Стыдно было признаться в этом, но животных он любил больше, чем людей. Так уж выстрадалось в жизни… Ничего не исправишь. Слеза Цыганки, надсадившейся вот этим сутунком, показалась ему слезой души. Даже слезы жены, к которой он пришел на другой день после родов, не были такими понятными и умиляющими: она плакала от радости, но как бы в обход самой души… Здесь же плакала корова, но казалось, что плакала душа. Только душа плачет просто и мудро, никому не навязывая своих слез.

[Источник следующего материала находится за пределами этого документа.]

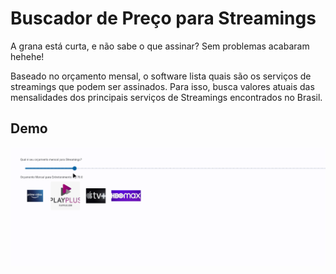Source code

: # Buscador de Preço para Streamings

A grana está curta, e não sabe o que assinar? Sem problemas acabaram hehehe!

Baseado no orçamento mensal, o software lista quais são os serviços de streamings que podem ser assinados. Para isso, busca valores atuais das mensalidades dos principais serviços de Streamings encontrados no Brasil.

## Demo

![](demo.gif)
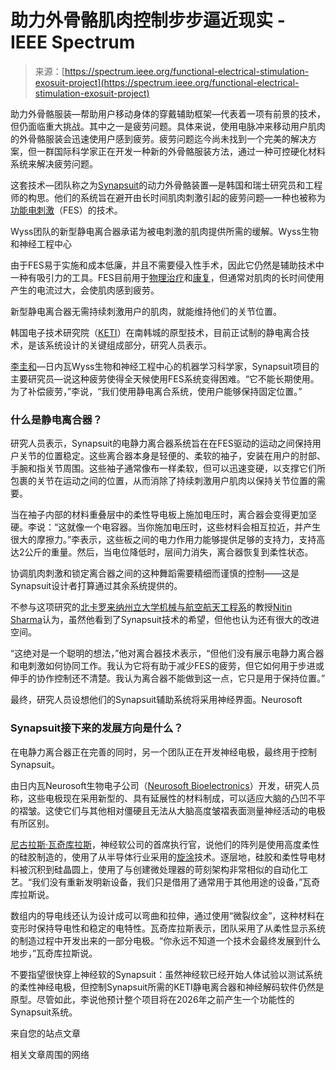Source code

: <!--yml

category: 未分类

date: 2024-05-29 12:40:02

-->

# 助力外骨骼肌肉控制步步逼近现实 - IEEE Spectrum

> 来源：[https://spectrum.ieee.org/functional-electrical-stimulation-exosuit-project](https://spectrum.ieee.org/functional-electrical-stimulation-exosuit-project)

助力外骨骼服装—帮助用户移动身体的穿戴辅助框架—代表着一项有前景的技术，但仍面临重大挑战。其中之一是疲劳问题。具体来说，使用电脉冲来移动用户肌肉的外骨骼服装会迅速使用户感到疲劳。疲劳问题迄今尚未找到一个完美的解决方案，但一群国际科学家正在开发一种新的外骨骼服装方法，通过一种可控硬化材料系统来解决疲劳问题。

这套技术—团队称之为[Synapsuit](https://wysscenter.ch/advances/synapsuit)的动力外骨骼装置—是韩国和瑞士研究员和工程师的构思。他们的系统旨在避开由长时间肌肉刺激引起的疲劳问题—一种也被称为[功能电刺激](https://mstrust.org.uk/a-z/functional-electrical-stimulation-fes)（FES）的技术。

Wyss团队的新型静电离合器承诺为被电刺激的肌肉提供所需的缓解。Wyss生物和神经工程中心

由于FES易于实施和成本低廉，并且不需要侵入性手术，因此它仍然是辅助技术中一种有吸引力的工具。FES目前用于[物理治疗](https://www.ncbi.nlm.nih.gov/pmc/articles/PMC7245767/)和[康复](https://www.ncbi.nlm.nih.gov/pmc/articles/PMC7364342/)，但通常对肌肉的长时间使用产生的电流过大，会使肌肉感到疲劳。

新型静电离合器无需持续刺激用户的肌肉，就能维持他们的关节位置。

韩国电子技术研究院（[KETI](https://www.keti.re.kr/eng/main/main.php)）在南韩城的原型技术，目前正试制的静电离合技术，是该系统设计的关键组成部分，研究人员表示。

[李圭和](https://wysscenter.ch/team/kyuhwa-lee)—日内瓦Wyss生物和神经工程中心的机器学习科学家，Synapsuit项目的主要研究员—说这种疲劳使得全天候使用FES系统变得困难。“它不能长期使用。为了补偿疲劳，”李说，“我们使用静电离合系统，使用户能够保持固定位置。”

### 什么是静电离合器？

研究人员表示，Synapsuit的电静力离合器系统旨在在FES驱动的运动之间保持用户关节的位置稳定。这些离合器本身是轻便的、柔软的袖子，安装在用户的肘部、手腕和指关节周围。这些袖子通常像布一样柔软，但可以迅速变硬，以支撑它们所包裹的关节在运动之间的位置，从而消除了持续刺激用户肌肉以保持关节位置的需要。

当在袖子内部的材料重叠层中的柔性导电板上施加电压时，离合器会变得更加坚硬。李说：“这就像一个电容器。当你施加电压时，这些材料会相互拉近，并产生很大的摩擦力。”李表示，这些板之间的电力作用力能够提供足够的支持力，支持高达2公斤的重量。然后，当电位降低时，层间力消失，离合器恢复到柔性状态。

协调肌肉刺激和锁定离合器之间的这种舞蹈需要精细而谨慎的控制——这是Synapsuit设计者打算通过其余系统提供的。

不参与这项研究的[北卡罗来纳州立大学机械与航空航天工程系](https://www.mae.ncsu.edu/)的教授[Nitin Sharma](https://www.mae.ncsu.edu/people/nitin-sharma/)认为，虽然他看到了Synapsuit技术的希望，但他也认为还有很大的改进空间。

“这绝对是一个聪明的想法，”他对离合器技术表示，“但他们没有展示电静力离合器和电刺激如何协同工作。我认为它将有助于减少FES的疲劳，但它如何用于步进或伸手的协作控制还不清楚。我认为离合器不能做到这一点，它只是用于保持位置。”

最终，研究人员设想他们的Synapsuit辅助系统将采用神经界面。Neurosoft

### Synapsuit接下来的发展方向是什么？

在电静力离合器正在完善的同时，另一个团队正在开发神经电极，最终用于控制Synapsuit。

由日内瓦Neurosoft生物电子公司（[Neurosoft Bioelectronics](https://neurosoft-bio.com/)）开发，研究人员称，这些电极现在采用新型的、具有延展性的材料制成，可以适应大脑的凸凹不平的褶皱。这使它们与其他相对僵硬且无法从大脑高度皱褶表面测量神经活动的电极有所区别。

[尼古拉斯·瓦奇库拉斯](https://scholar.google.com/citations?user=gsc_JUUAAAAJ&hl=en)，神经软公司的首席执行官，说他们的阵列是使用高度柔性的硅胶制造的，使用了从半导体行业采用的[旋涂](https://en.wikipedia.org/wiki/Spin_coating)技术。逐层地，硅胶和柔性导电材料被沉积到硅晶圆上，使用了与创建微处理器的苛刻架构非常相似的自动化工艺。“我们没有重新发明新设备，我们只是借用了通常用于其他用途的设备，”瓦奇库拉斯说。

数组内的导电线还认为设计成可以弯曲和拉伸，通过使用“微裂纹金”，这种材料在变形时保持导电性和稳定的电特性。瓦奇库拉斯表示，团队采用了从柔性显示系统的制造过程中开发出来的一部分电极。“你永远不知道一个技术会最终发展到什么地步，”瓦奇库拉斯说。

不要指望很快穿上神经软的Synapsuit：虽然神经软已经开始人体试验以测试系统的柔性神经电极，但控制Synapsuit所需的KETI静电离合器和神经解码软件仍然是原型。尽管如此，李说他预计整个项目将在2026年之前产生一个功能性的Synapsuit系统。

来自您的站点文章

相关文章周围的网络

Вспомнив затем о Клаве, он невольно переключился на размышления о предстоящей работе. Боязни перед ней не было, робости тоже: он готов хоть сейчас, не прося передышки, вломиться в эту работу. Работая на дому, он даже как-то по-иному начинал жить, точно работа трудилась над ним, контролируя его помыслы и поступки. Странная такая обоюдность. Но речь велась о другом: лето, оно промелькнет за работой, но к осени надо будет подготовить домишко, чтобы не зимовать в холодных стенах. И с огородом бы успеть, и кое-какой материал заготовить: тес, лес на замену сгнивших венцов, да и инструмент раздобыть: эти-то топоры — не топором, а ногтями будто тесал плахи. Все тут одно к одному, знай поворачивайся… И скотом, наверное, она, Клава, сразу решит обзавестись — значит, хлев ей подай и стайку. А за плечами еще этот мешок — домик не продали, потому начинать придется не с нужных дозарезу тысяч, а с этих несчастных сотенок… Забот полон рот, а на поверку: дом продали, а ворота купили. Сотня, сотенка — она хороша в дешевом кабаке, куда ты ворвался гульнуть, но в гнилом хозяйстве — это в лучшем случае новые ставни на окнах да банка краски, чтобы покрасить их хотя бы на один раз. Кто строился ни с шиша, тот знает, кто работал, тот поймет… Баба, наверное, носится сейчас по Обольску — подол на затылке, а будет ли из этого толк — одни прорабы знают, втихаря торгующие государственными материалами, одни мастера ведают.

— Ну, не взлягивай! — прикрикнул он на теленка. — По глазам прямо лупишь.